Любивший торжественность и пышность, Хусейн Байкара гордо оглядел почтительную, чинно сидевшую перед ним пеструю толпу. Он немного поговорил с беками о войске, осведомился у везиров об известиях, пришедших из вилайетов, спросил шейх-уль-ислама,[43] как понимать один вопрос, относящийся к шариату.[44] Законовед заговорил протяжно и внушительно. Султан старался быть внимательным, но чувствовалось, что его разбирает нетерпение. Когда шейх, наконец, закончил, Хусейн Байкара завел речь об охоте и охотничьих птицах. Ислим Барлас тотчас оживился. Наклонив свое огромнее тело к государю и поглаживая могучими руками редкие жесткие усы, он начал рассказывать интересные вещи о привычках и повадках соколов. Мухаммед Бурундук Барлас тоже принял участие в разговоре. Государь слушал то с улыбкой, то с серьезным лицом. Наконец Хусейн Байкара приказал Ислиму Барласу распорядиться о приготовлениях к большой, продолжительной охоте и поручил ему все дела, относящиеся к этому; после чего движением руки закрыл собрание.
Все присутствующие были приглашены к царскому столу и с поклонами поднялись со своих мест. Хусейн Байкара торжественно проследовал в соседнюю комнату.
I
Темным вечером Маджд-ад-дин вернулся домой. На внутреннем дворе его встретила с обычным, застенчивым поклоном шестнадцатилетняя невольница Бустан. Она сообщила, что из дворца только что приходила рабыня и увела ее хозяйку на прием к главной жене государя Вики Султан-бегим. Хотя Маджд-ад-дин относился к числу ревнивых мужей, эта весть его обрадовала: его имя и положение привлекли к себе высокое внимание дворцовых женщин. Значит, не сегодня-завтра его жена сможет пригласить к себе в дом царицу со всеми ее рабынями и подругами и женщин из знатных гератских семей. Обязательно следует подхлестнуть коня счастья и поскорее перейти из малого дворца, Кичика-мирзы в большой — султана Хусейна.
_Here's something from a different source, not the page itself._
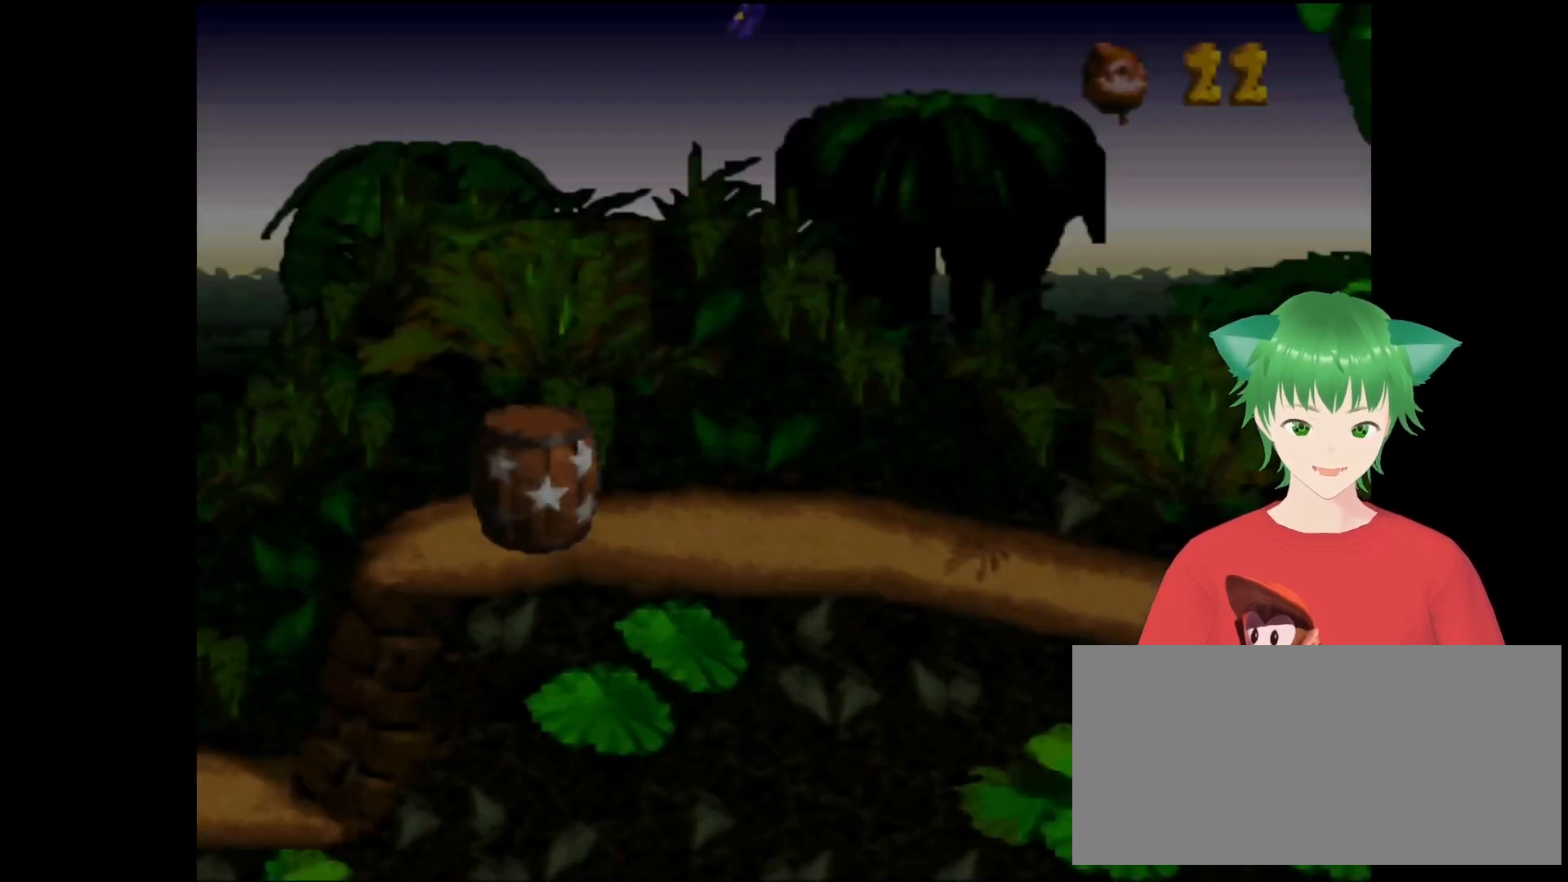
{"buttons": [], "events": []}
Маджд-ад-дин вошел в богато убранную комнату и прилег на подушку. Он приказал невольнице снять свечу с полки, и поставить подле него. Не взглянув на принесенное Бустан блюдо ковурдака,[45] он потребовал вина. Бустан наполнила цветную чашу прозрачной влагой и смиренно стала перед хозяином. Но заметив в глазах Маджд-ад-дина огонек вожделения, девушка испуганно метнулась к дверям.
— Останься здесь! Сядь! — сердито приказал Маджд-ад-дин.
— Рабыня в страхе приблизилась и опустилась на корточки, смущенно потупив взор. Два года тому назад, четырнадцати лет отроду, девушка была продана в наложницы Маджд-ад-дину. Бустан, хотя была с малых лет брошена судьбой в жестокие лапы жизни, стремилась сохранить свою чистоту. С первого взгляда на хозяина девушка невзлюбила его. Встречаясь с ним наедине, она несмела взглянуть ему в глаза.
Маджд-ад-дин опорожнил чашу, обтер бороду и усы шелковым платком и пристально посмотрел на девушку. Глядя на ее рубаху из грубой бязи, он подумал: «Если ее одеть в шелк и бархат, она станет во сто крат красивее». Поэтому, хотя минута казалась подходящей для разговора о любви, Маджд-ад-дин все же решил в благоприятный день послать Бустан в баню, одеть в дорогие одежды и лишь после этого заключить в свои объятия. Он протянул руку и махнул платком у самого лица девушки, поддразнивая ее.